EXTRACT —
- Born: 4 October 1752
- Died: 4 April 1822 (aged 69)
- Education: Trinity College, Dublin
- Spouse(s): Mary Bermingham ​ ​(m. 1777; died 1793)​ Margaret Burke
- Children: 8, including Thomas
- Father: Thomas St Lawrence
- Relatives: Henry King (grandfather) Richard Boyle (grandson) William Boyle (grandson) Christopher St George (grandson)

= William St Lawrence, 2nd Earl of Howth =

Irish peer (1752–1822)

William St Lawrence, 2nd Earl of Howth (4 October 1752 - 4 April 1822) was an Irish peer, styled Viscount St Lawrence from 1767 to 1801.

==Life==
St Lawrence was the eldest son of Thomas St Lawrence, 1st Earl of Howth and Isabella King, daughter of Sir Henry King, 3rd Baronet and Isabella Wingfield. He was educated at Trinity College, Dublin.

He was Earl during the construction of Howth Harbour from 1807 as well as the visit of George IV to Ireland via Howth pier in 1821.

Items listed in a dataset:
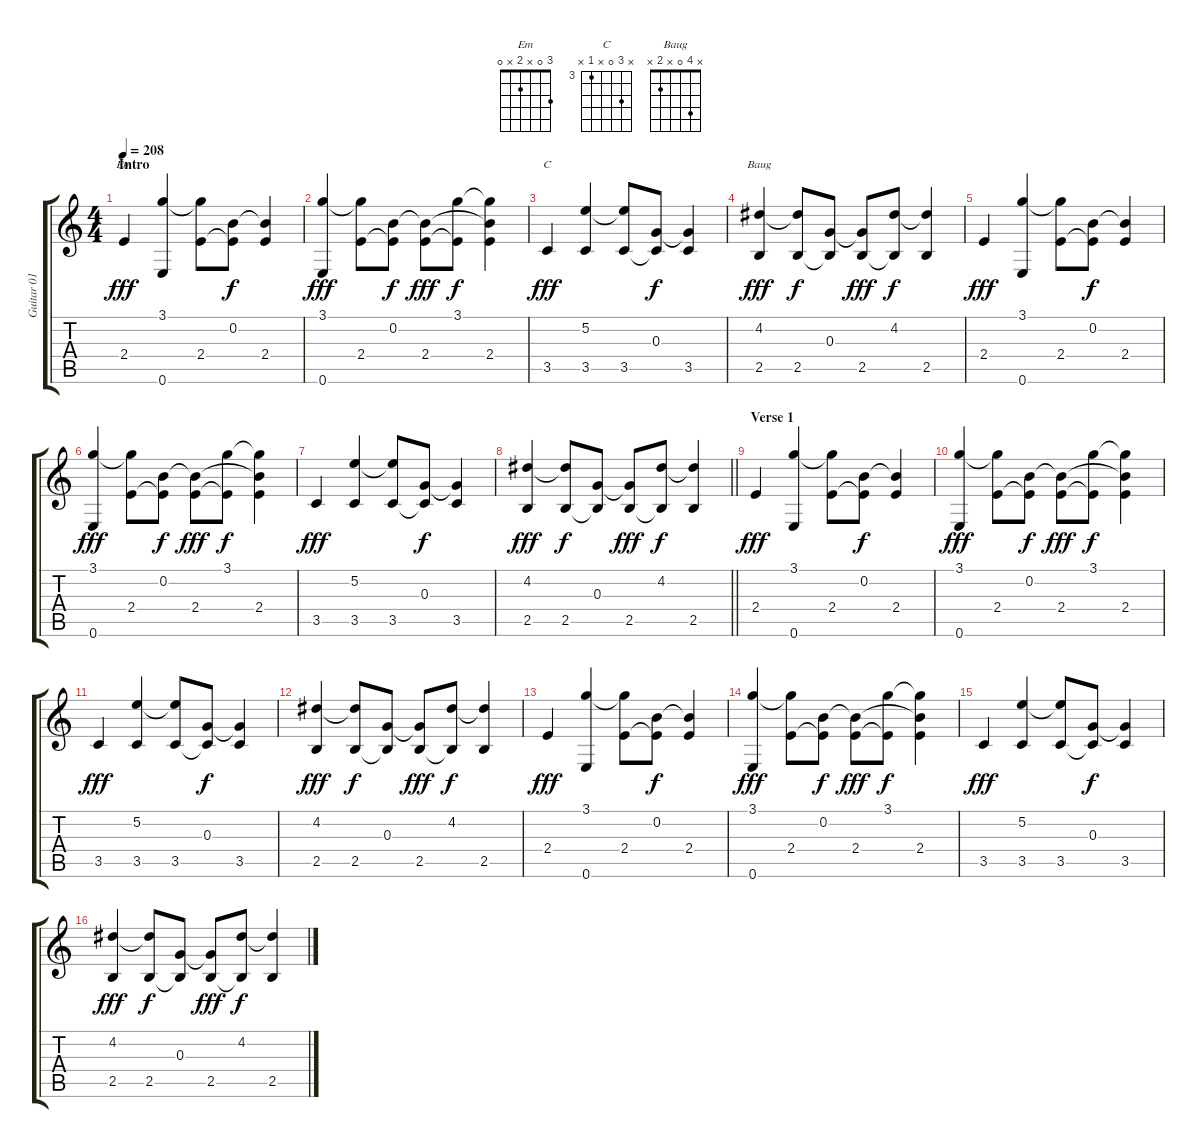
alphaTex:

\track ("Guitar 01 - Rhythm Dub" "Guitar 01 ") {instrument acousticguitarnylon}
\staff {score tabs}
\tuning (E4 B3 G3 D3 A2 E2) {hide}
\chord ("Em" 3 0 x 2 x 0)
\chord ("C" x 5 0 x 3 x) {firstfret 3}
\chord ("Baug" x 4 0 x 2 x)
\ts (4 4)
\section ("" "Intro")
\tempo 208
\clef g2
\ks c
2.4.4{ch "Em" dy fff instrument acousticguitarnylon} (3.1 0.6).4 (3.1{t} 2.4).8 (0.2 2.4{t}).8{dy f} (0.2{t} 2.4).4 |
(3.1 0.6).4{dy fff} (3.1{t} 2.4).8 (0.2 2.4{t}).8{dy f} (0.2{t} 2.4).8{dy fff} (3.1 2.4{t}).8{dy f} (3.1{t} 0.2{t} 2.4).4 |
3.5.4{ch "C" dy fff} (5.2 3.5).4 (5.2{t} 3.5).8 (0.3 3.5{t}).8{dy f} (0.3{t} 3.5).4 |
(4.2 2.5).4{ch "Baug" dy fff} (4.2{t} 2.5).8{dy f} (0.3 2.5{t}).8 (0.3{t} 2.5).8{dy fff} (4.2 2.5{t}).8{dy f} (4.2{t} 2.5).4 |
2.4.4{dy fff} (3.1 0.6).4 (3.1{t} 2.4).8 (0.2 2.4{t}).8{dy f} (0.2{t} 2.4).4 |
(3.1 0.6).4{dy fff} (3.1{t} 2.4).8 (0.2 2.4{t}).8{dy f} (0.2{t} 2.4).8{dy fff} (3.1 2.4{t}).8{dy f} (3.1{t} 0.2{t} 2.4).4 |
3.5.4{dy fff} (5.2 3.5).4 (5.2{t} 3.5).8 (0.3 3.5{t}).8{dy f} (0.3{t} 3.5).4 |
\barLineRight lightlight
(4.2 2.5).4{dy fff} (4.2{t} 2.5).8{dy f} (0.3 2.5{t}).8 (0.3{t} 2.5).8{dy fff} (4.2 2.5{t}).8{dy f} (4.2{t} 2.5).4 |
\section ("" "Verse 1")
2.4.4{dy fff} (3.1 0.6).4 (3.1{t} 2.4).8 (0.2 2.4{t}).8{dy f} (0.2{t} 2.4).4 |
(3.1 0.6).4{dy fff} (3.1{t} 2.4).8 (0.2 2.4{t}).8{dy f} (0.2{t} 2.4).8{dy fff} (3.1 2.4{t}).8{dy f} (3.1{t} 0.2{t} 2.4).4 |
3.5.4{dy fff} (5.2 3.5).4 (5.2{t} 3.5).8 (0.3 3.5{t}).8{dy f} (0.3{t} 3.5).4 |
(4.2 2.5).4{dy fff} (4.2{t} 2.5).8{dy f} (0.3 2.5{t}).8 (0.3{t} 2.5).8{dy fff} (4.2 2.5{t}).8{dy f} (4.2{t} 2.5).4 |
2.4.4{dy fff} (3.1 0.6).4 (3.1{t} 2.4).8 (0.2 2.4{t}).8{dy f} (0.2{t} 2.4).4 |
(3.1 0.6).4{dy fff} (3.1{t} 2.4).8 (0.2 2.4{t}).8{dy f} (0.2{t} 2.4).8{dy fff} (3.1 2.4{t}).8{dy f} (3.1{t} 0.2{t} 2.4).4 |
3.5.4{dy fff} (5.2 3.5).4 (5.2{t} 3.5).8 (0.3 3.5{t}).8{dy f} (0.3{t} 3.5).4 |
(4.2 2.5).4{dy fff} (4.2{t} 2.5).8{dy f} (0.3 2.5{t}).8 (0.3{t} 2.5).8{dy fff} (4.2 2.5{t}).8{dy f} (4.2{t} 2.5).4
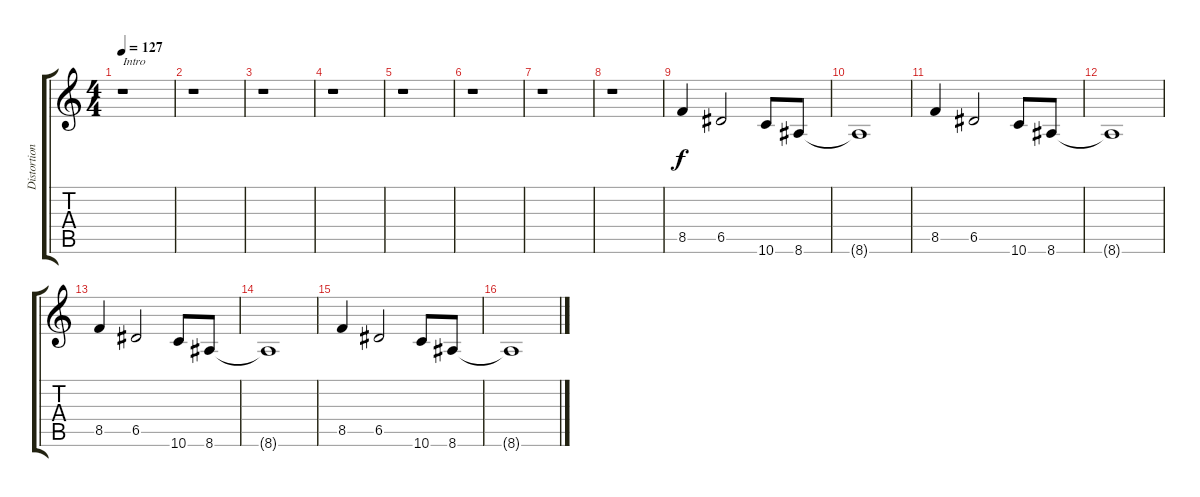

EXERCISES —
A - Name every grandson listed in the profile of the 2nd Earl of Howth.
B - Identify each line of the records that contains the string "chord", and copy those lines out.
The records have nothing to do with the profile of the 2nd Earl of Howth.

EXPECTED RESULTS —
A -
Richard Boyle
William Boyle
Christopher St George

B -
\chord ("Em" 3 0 x 2 x 0)
\chord ("C" x 5 0 x 3 x) {firstfret 3}
\chord ("Baug" x 4 0 x 2 x)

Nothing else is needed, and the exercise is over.